My husband and I walk along the beach at night, hand-in-hand, guided by the roar of the waves and faint, distant lights. The thick clouds of the day's heavy rains are dissipating; with each step along the sand, another star shimmers through the gray veil. The water gently laps our feet to keep a path ahead smooth and clear.

We find our way to two wooden chairs and recline, taking in the vastness. The rushing waters necessitate an encompassing silence and draw us each into deep reverie and repose. I marvel at the keen twinkle of the stars that make them seem to dance in their firmament. If I was billions of miles closer to them, I could truly see the roiling surface of these monstrous gas spheres. But from such a distance, the stars are brought alive only by illusions of atmosphere and imagination.

I think of the small seed of a baby within me, minuscule and intricate enough to mimic the many lovely shells scattered over the sand. I think of my boy, now asleep not so far away, who earlier tentatively traced patterns in the sand with a scavenged shovel, discerning the appeal of this new matter. Tears catch in my throat as I feel in my spirit the grand possibilities of their lives, the wonder and adventure awaiting them. Will they, too, someday meander along a beach at night, look up at the stars, and feel the power of their finity and smallness? Will they think of their mother and father?

I lay my hand on my husband's arm and speak from my heart into the darkness. I tell him that I need times to rest in wildness and remember then what I am as a human. I long for spaces where I feel the edges of my life, my perpetual closeness to death, and can rekindle love for living. The sky and sand, the water and fire of ocean and stars, hold dominant sway over me - I want to remember and know it.

That which is most transcendent in me rejoices that I have a life to embody, a being in which to experience the holy terror of my lack of separateness. Someday, I will be the foam along the shore. Someday, when Earth has died, I will be mere molecules in a stunning planetary nebula. Tonight, however, I am amazingly human, and I am not afraid. Looking at the sky, I can only cry at the harsh beauty and wish that my children can be free, free, forever.

Our son was the first person in the world to be born an Olivam. Our next child will be the second. My husband and I chose a new name together because we believe in what we can choose to create. We did not choose it because we hope the name will live on for generations, or because we hope to impart some permanent mark on the children who will bear beyond us. All we seek to choose is what we can live for, which we hope will, in all things, be peace - an extended olive branch, fruit that nourishes and heals.

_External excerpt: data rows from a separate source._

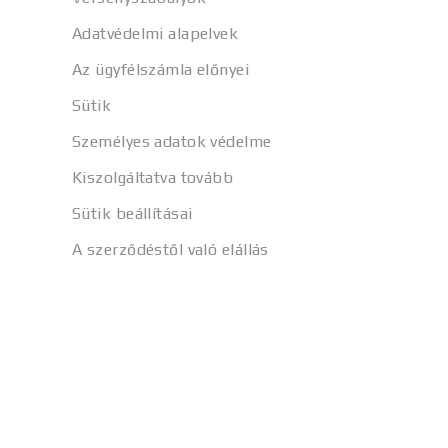
Adatvédelmi alapelvek
Az ügyfélszámla előnyei
Sütik
Személyes adatok védelme
Kiszolgáltatva tovább
Sütik beállításai
A szerződéstől való elállás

 the first seashell my son intentionally
chose, then gave to me as a gift 
My few hopes for my children I carry like fragile shells in my palm: a delicate prayer that they discover and cherish their hearts' passions against any judgment; a whispered song that their poetry is treasured by others who know them honestly; a silent mantra of promise that they taste bitterness with wonder and savor sweetness with grace. Though their lives, like mine, are ephemeral and granular like shifting sand, they too are wave-emanations of an oceanic cosmos, born to crest and roar and carry something precious before returning to the source. I delight in the mystery that I will never know their journeys fully. I am humbled imagining that I connect to them now, in some unfathomable way, as I gaze at the stars and envision a future in which they will do the same.

After a time, we stand together and begin the walk back home, spoken and unspoken reflections reverberating across the broad, elemental planes. Every step is washed away by the tide coming in; no impression is left except on our own patterns of memory. His warm hand, like the water, brings comfort in the cool night. His gentle grasp tethers me to the path we choose walk; my sinking feet in the sand tell me again the truth of what lasts forever.